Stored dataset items

>>>>

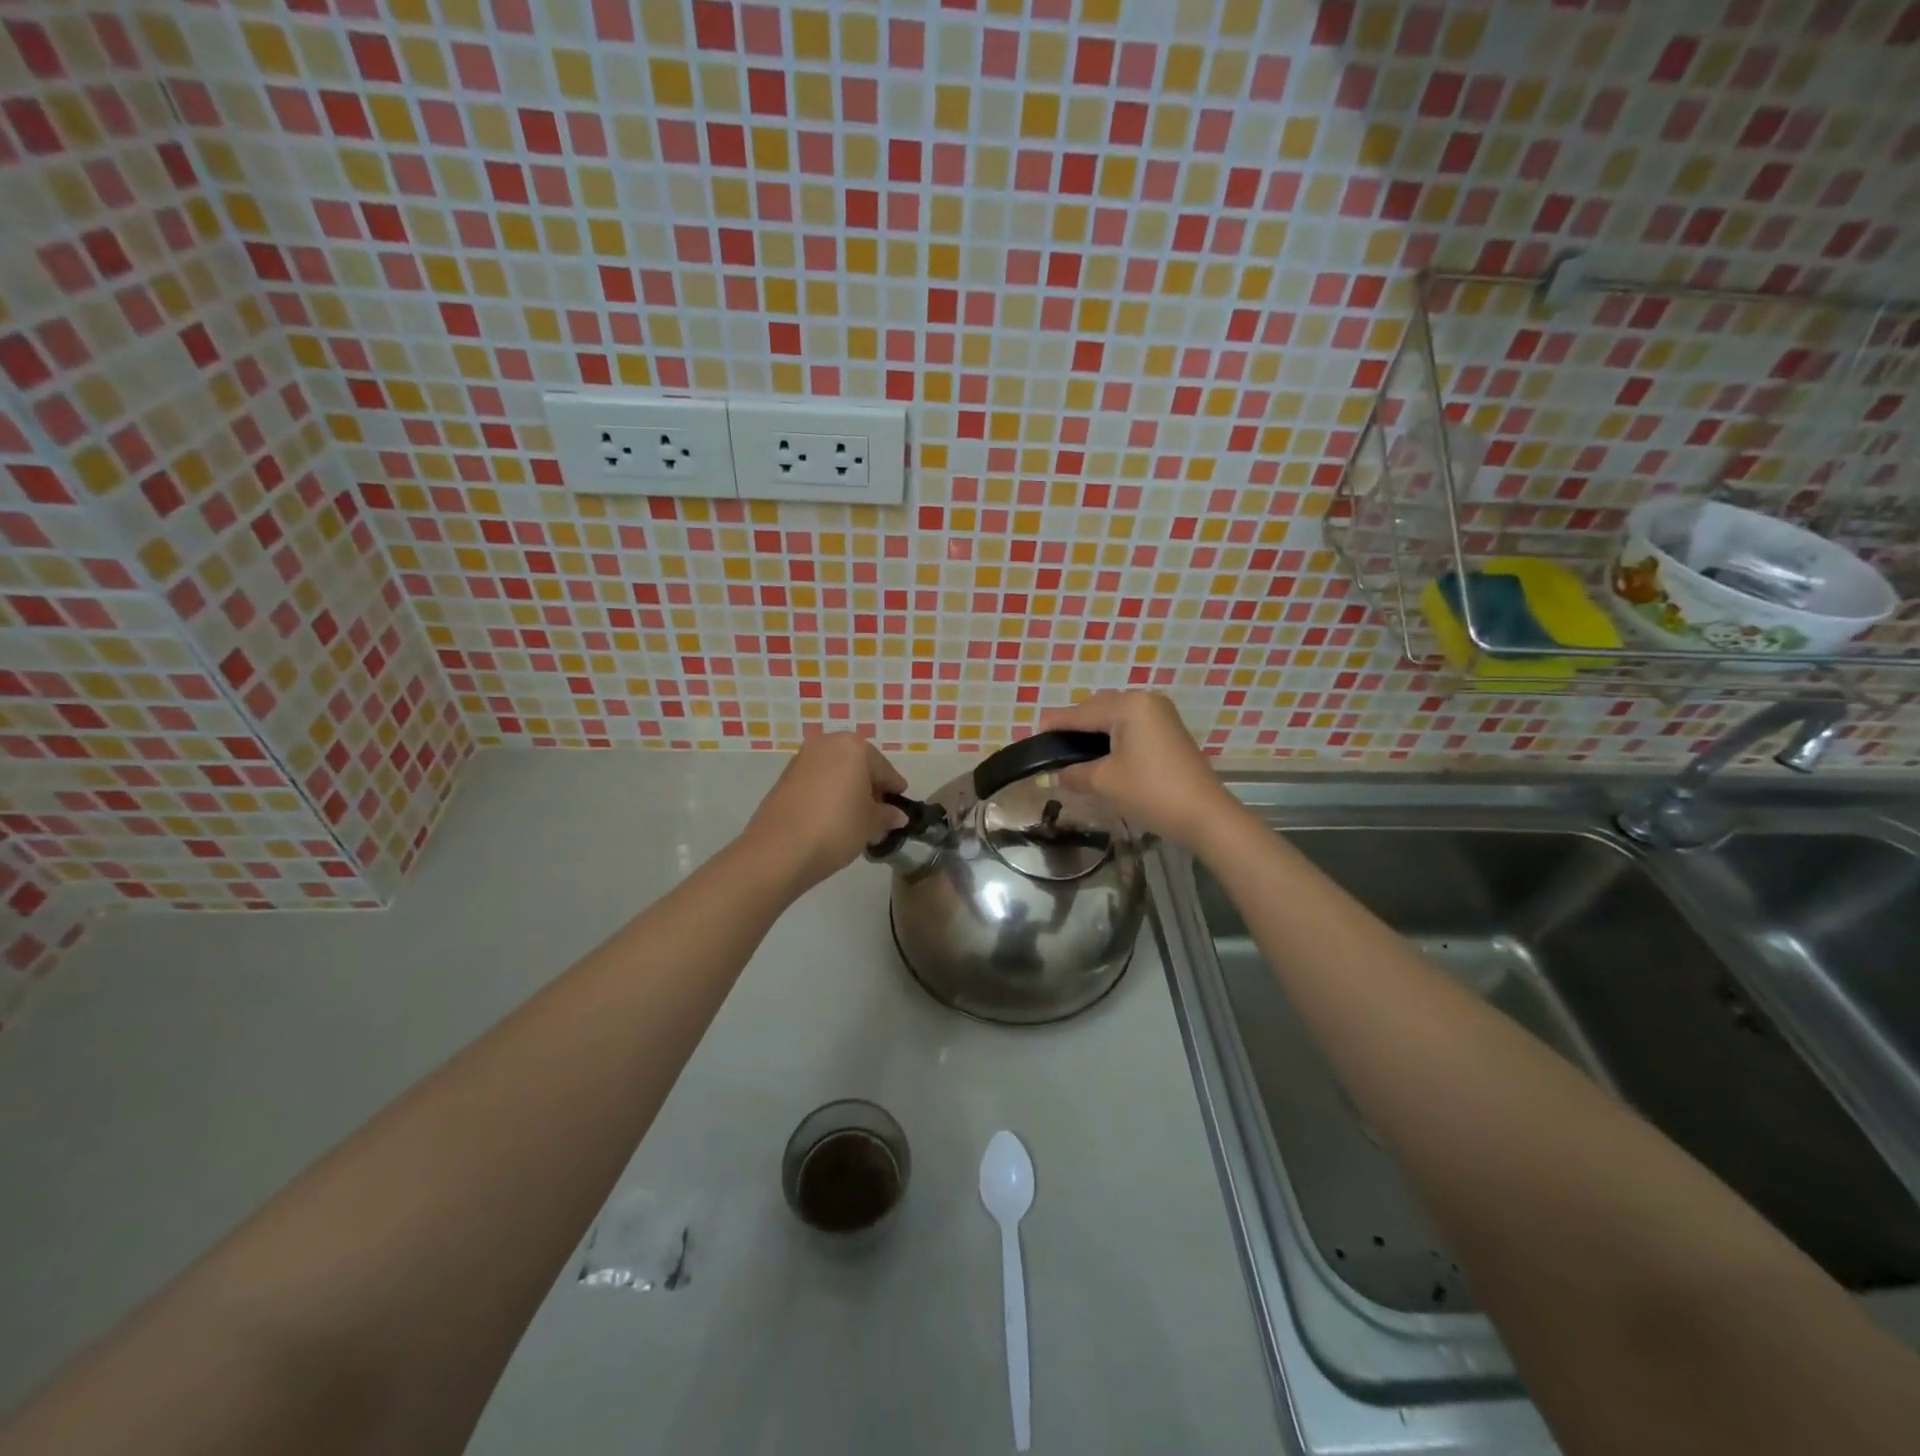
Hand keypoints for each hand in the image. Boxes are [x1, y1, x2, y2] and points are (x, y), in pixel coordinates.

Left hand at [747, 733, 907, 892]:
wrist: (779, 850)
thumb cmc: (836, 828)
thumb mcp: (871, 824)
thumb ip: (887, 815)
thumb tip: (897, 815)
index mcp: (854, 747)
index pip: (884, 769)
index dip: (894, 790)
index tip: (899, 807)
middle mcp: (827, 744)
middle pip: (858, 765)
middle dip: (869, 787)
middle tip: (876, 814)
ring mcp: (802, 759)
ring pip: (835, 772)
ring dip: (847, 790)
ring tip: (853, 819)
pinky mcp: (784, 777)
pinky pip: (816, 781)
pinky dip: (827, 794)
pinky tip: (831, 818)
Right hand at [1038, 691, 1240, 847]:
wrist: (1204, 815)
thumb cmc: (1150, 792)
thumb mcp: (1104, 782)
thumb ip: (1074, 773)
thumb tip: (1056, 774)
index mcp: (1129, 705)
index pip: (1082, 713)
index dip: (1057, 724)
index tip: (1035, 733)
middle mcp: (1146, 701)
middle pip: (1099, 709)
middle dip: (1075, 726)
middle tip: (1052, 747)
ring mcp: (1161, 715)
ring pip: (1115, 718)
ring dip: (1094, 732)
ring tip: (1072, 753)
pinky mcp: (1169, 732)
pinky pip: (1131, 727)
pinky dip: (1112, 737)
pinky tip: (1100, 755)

<<<<

* _TASK DESCRIPTION_: Filter the entries down to the lines with the word "middle" in them.

* _FINISHED TASK_:
middle mcp: (827, 744)
middle pip: (858, 765)
middle dip: (869, 787)
middle tip: (876, 814)
middle mcp: (1146, 701)
middle pip: (1099, 709)
middle dip: (1075, 726)
middle tip: (1052, 747)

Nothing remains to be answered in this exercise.